La ciudad se repondría, fuera como fuera. Los comercios abrirían mañana, y pasado mañana, y la memoria de la antigua monarca quedaría como una marca en sus memorias. Porque ellos no la habían visto reír. Porque ellos no sabían que su color favorito era el naranja, y que en otoño recogía setas silvestres y preparaba remedios élficos que luego donaba de forma anónima al sanatorio. No, ellos la olvidarían; incluso aquellos rebeldes que luchaban contra el yugo de la Nigromante se cansarían. Esos, que veían en Elogra la imagen de una heroína, no sabían nada de ella. 

Adoraban a un ideal. Y Erniel a la persona, y no podría olvidarla. 
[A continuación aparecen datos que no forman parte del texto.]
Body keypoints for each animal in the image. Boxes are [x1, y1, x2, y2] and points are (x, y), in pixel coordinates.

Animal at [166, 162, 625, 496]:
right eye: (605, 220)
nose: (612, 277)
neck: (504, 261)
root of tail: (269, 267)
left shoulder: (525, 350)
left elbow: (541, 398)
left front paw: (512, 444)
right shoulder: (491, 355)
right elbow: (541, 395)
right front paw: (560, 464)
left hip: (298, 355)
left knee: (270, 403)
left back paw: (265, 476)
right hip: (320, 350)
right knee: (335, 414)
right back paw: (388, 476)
Miró una vez más aquel castillo de agudas atalayas y una enorme nube vampírica volaba en círculos alrededor del palacio. Vaya, vaya, parecía que una serpiente se había dejado caer por ahí. Así que Arshiuz estaba en la ciudad. Eso podía dificultar su entrada en el castillo…, o hacer que esta fuese un éxito. Solo tenía que pensar la manera de distraer la atención de los guardias y del nigromante cambiante.
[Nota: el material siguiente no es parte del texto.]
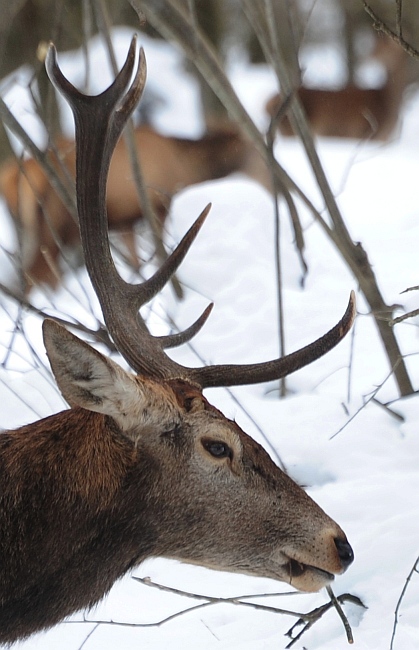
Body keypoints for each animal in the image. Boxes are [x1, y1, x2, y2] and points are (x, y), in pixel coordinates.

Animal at [268, 34, 408, 139]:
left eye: (383, 47)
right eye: (374, 46)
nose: (367, 57)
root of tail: (267, 105)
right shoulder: (364, 132)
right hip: (292, 129)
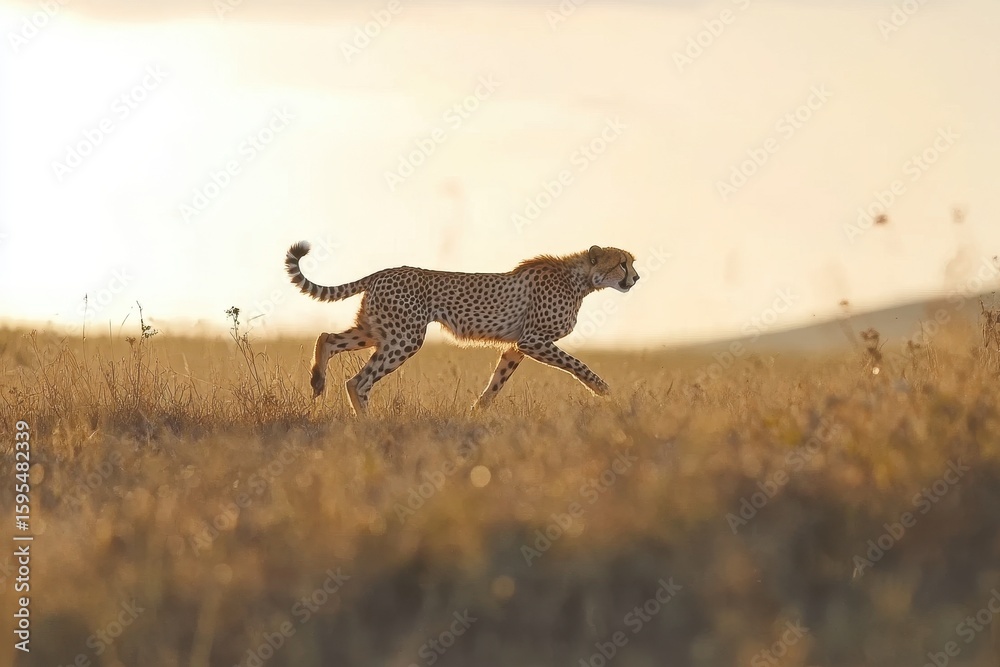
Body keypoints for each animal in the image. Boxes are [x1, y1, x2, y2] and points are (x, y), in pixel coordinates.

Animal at [285, 242, 639, 415]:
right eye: (622, 263)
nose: (636, 278)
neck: (581, 279)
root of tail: (383, 271)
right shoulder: (534, 340)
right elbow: (578, 364)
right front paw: (603, 390)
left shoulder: (516, 346)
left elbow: (496, 383)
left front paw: (476, 412)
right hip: (404, 338)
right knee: (358, 381)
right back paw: (367, 425)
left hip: (377, 331)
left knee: (327, 338)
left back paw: (318, 382)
Y una idea temeraria asaltó al joven. ¿Por qué no matar a Korall? 

Si su táctica de distracción salía bien, la Inerku estaría desprotegida y vulnerable. Era una idea apetecible, solo pensarlo la sangre le hervía en las venas. Imaginó que, sigiloso, se acercaba a la reina por la espalda e igual que hizo esta con Elogra, la atravesaba con su espada. Una dulce y merecida venganza.

Pero, si era así de fácil, ¿por qué tenía la sensación de que cualquier enfrentamiento con Korall acabaría con su vida? ¿Por qué les daba tanta importancia a las palabras de Agchant? ¿Qué debía hacer?
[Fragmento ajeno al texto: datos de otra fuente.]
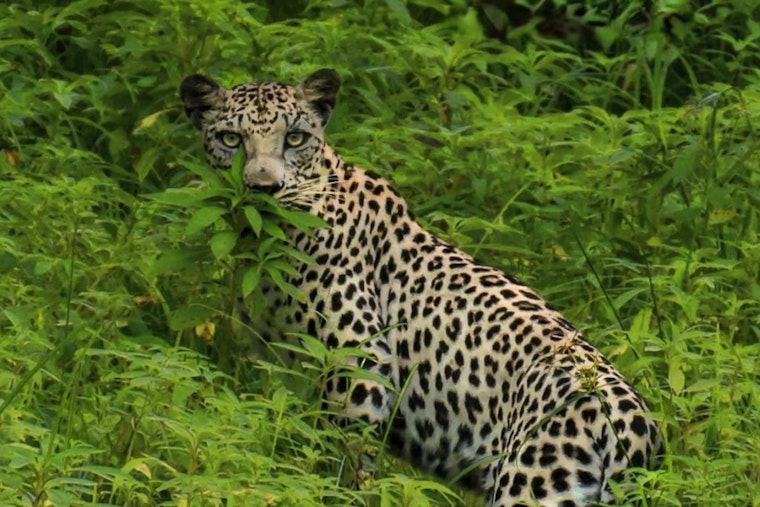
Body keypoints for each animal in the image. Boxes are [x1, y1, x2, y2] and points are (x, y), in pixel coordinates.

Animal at [180, 68, 661, 506]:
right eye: (231, 139)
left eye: (294, 138)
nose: (263, 188)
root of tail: (636, 431)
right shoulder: (278, 365)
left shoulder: (361, 367)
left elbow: (348, 464)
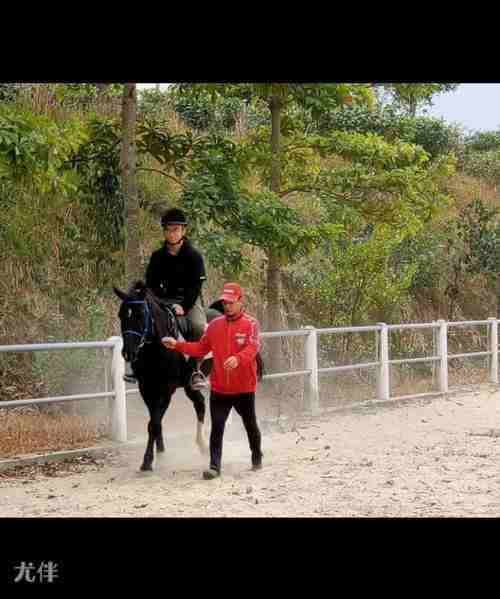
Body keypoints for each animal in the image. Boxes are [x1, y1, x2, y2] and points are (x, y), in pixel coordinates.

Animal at [115, 282, 221, 474]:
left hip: (191, 382)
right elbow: (155, 422)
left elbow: (154, 424)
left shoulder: (165, 390)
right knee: (199, 403)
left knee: (200, 404)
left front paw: (148, 461)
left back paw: (203, 445)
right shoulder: (147, 389)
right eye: (121, 315)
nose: (128, 353)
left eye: (140, 315)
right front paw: (159, 454)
Una criatura nacería con el poder de vencer a la Inerku… ¿Y si él se hacía con ese poder? Poco a poco, esa idea tomaba forma en su cabeza. Imaginó ese poder ilimitado en sus manos. Tal vez fuese un arma de una magnitud inimaginable. La reina sucumbiría bajo su poder, ella y todo su ejército de miserables. Y el dragón oscuro también caería.

Dejó a un lado esos febriles pensamientos y se centró en la táctica distractora que debía planear. Su próximo movimiento estaba cerca y esperaba los títeres de Korall hiciesen el papel que les tocaba. Él solo tenía que tocar la nota correcta, y la tensa línea se aflojaría, cambiando el sonido y destruyendo la armonía, arruinando la melodía. Sí, tenía que ser muy cuidadoso. 

No podía permitirse otro descuido, como el que acababa de cometer. Todo saldría bien.

Pero si algo salía mal…  

Bah, ¿a quién le importaba? Él ya no estaría presente para presenciar lo que pasaría.
Poco le esperaba después de la vida, no había nada para él. Solo el vacío.

Aspiró profundamente. El aire frío rasgó sus pulmones y sus ojos lagrimearon. Dibujó una oscura sonrisa en su cara. Torcida y cansada. Estaba listo para todo.

Y ellos también. Pero aún no se había dado cuenta.